Raw data =>
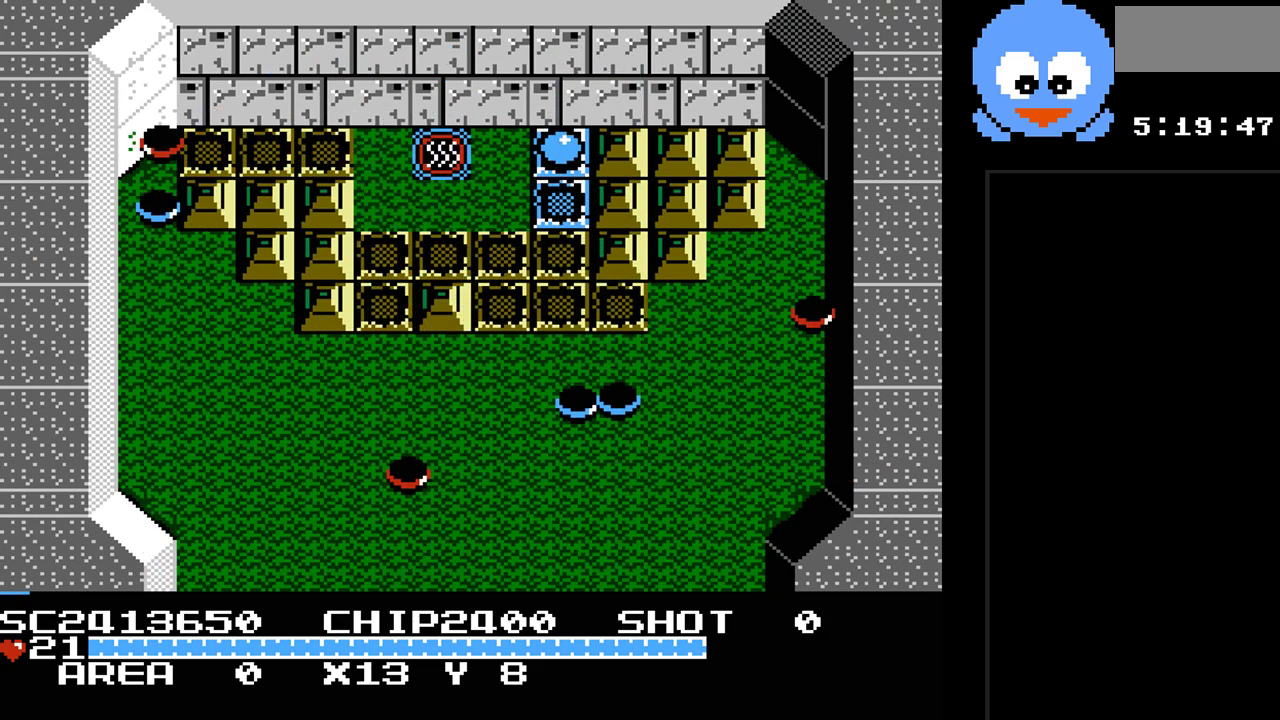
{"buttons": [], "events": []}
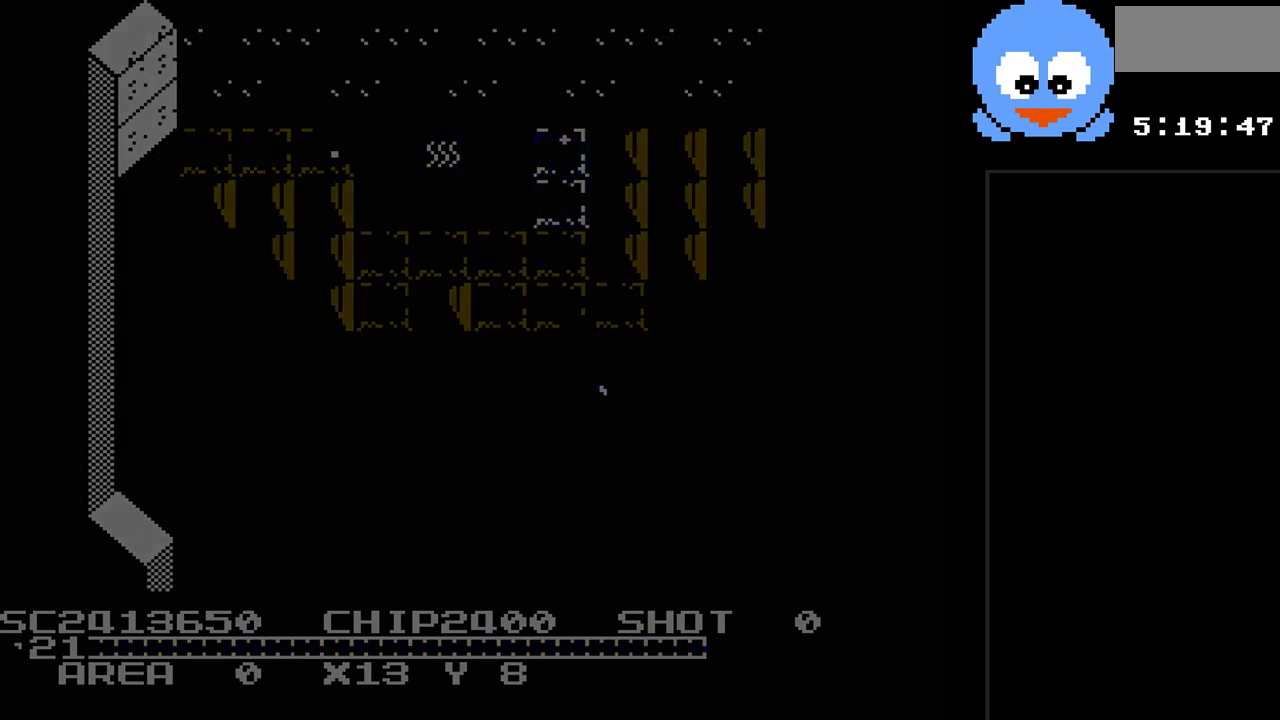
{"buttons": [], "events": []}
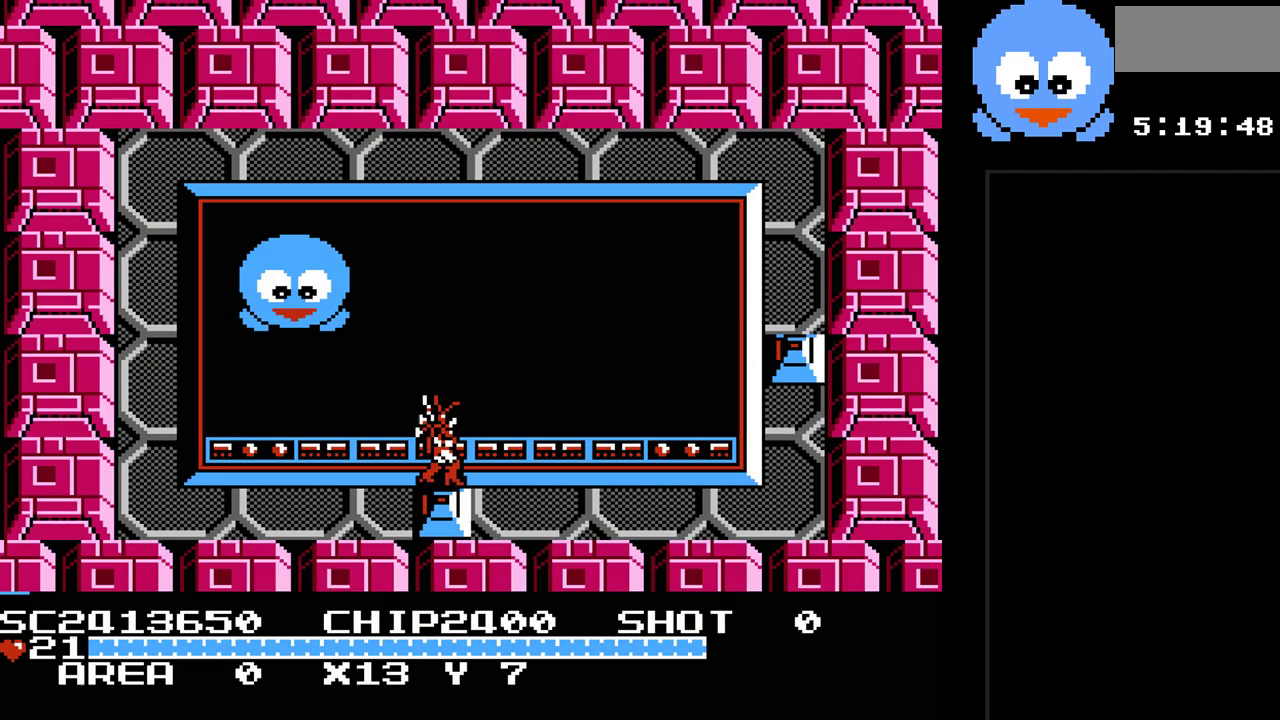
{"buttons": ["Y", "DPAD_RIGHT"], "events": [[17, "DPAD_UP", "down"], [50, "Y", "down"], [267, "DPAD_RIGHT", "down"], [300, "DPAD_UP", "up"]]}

Work request => Full transcription of the material, exact in every line, without images.

Result of the task =>
{"buttons": [], "events": []}
{"buttons": [], "events": []}
{"buttons": ["Y", "DPAD_RIGHT"], "events": [[17, "DPAD_UP", "down"], [50, "Y", "down"], [267, "DPAD_RIGHT", "down"], [300, "DPAD_UP", "up"]]}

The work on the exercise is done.